====== Document text

Thursday, March 16, 2006

Lovin was once a bright light at airport
DIA veteran says his career tanked after cooperating in audit
By Alan Gathright
The Denver (CO) Rocky Mountain News 


Mark Lovin was the poster boy for the kind of manager that made Denver
International Airport one of the nation's superstar airports.

The airport newsletter features snapshots of the deputy operations manager
hitting a golf ball on DIA's new 16,000-foot runway - the longest commercial
airstrip in North America - for a TV show touting the Denver area as a
premier golf destination. 

The newsletter also features a shot of him and airport co-managers Turner
West and Vicki Braunagel hoisting Business Traveler magazine's award naming
DIA one of the country's top airports for business fliers. 

He boasted a stack of awards for "excellence in budgeting" and "outstanding
work performance" on the United and Frontier airlines expansion at DIA. 

But Lovin said his high-flying 19-year career at DIA nose-dived in January
as the release of a city auditor's report loomed, implicating him and 39
other employees in a scheme to file bogus timecards and vacation and sick
leave requests. 

Now Lovin may have to repay nearly $29,000 for "absences from work" for
allegedly taking 84 work days off without approval, according to the
auditor's report.

============
====== Data block

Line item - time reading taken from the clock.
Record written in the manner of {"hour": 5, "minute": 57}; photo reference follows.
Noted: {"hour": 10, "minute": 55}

============

Please repeat, word for word, the part of the article about Mark Lovin that opens with the words containing "The airport newsletter" and closes with "for business fliers.".

The airport newsletter features snapshots of the deputy operations manager
hitting a golf ball on DIA's new 16,000-foot runway - the longest commercial
airstrip in North America - for a TV show touting the Denver area as a
premier golf destination. 

The newsletter also features a shot of him and airport co-managers Turner
West and Vicki Braunagel hoisting Business Traveler magazine's award naming
DIA one of the country's top airports for business fliers.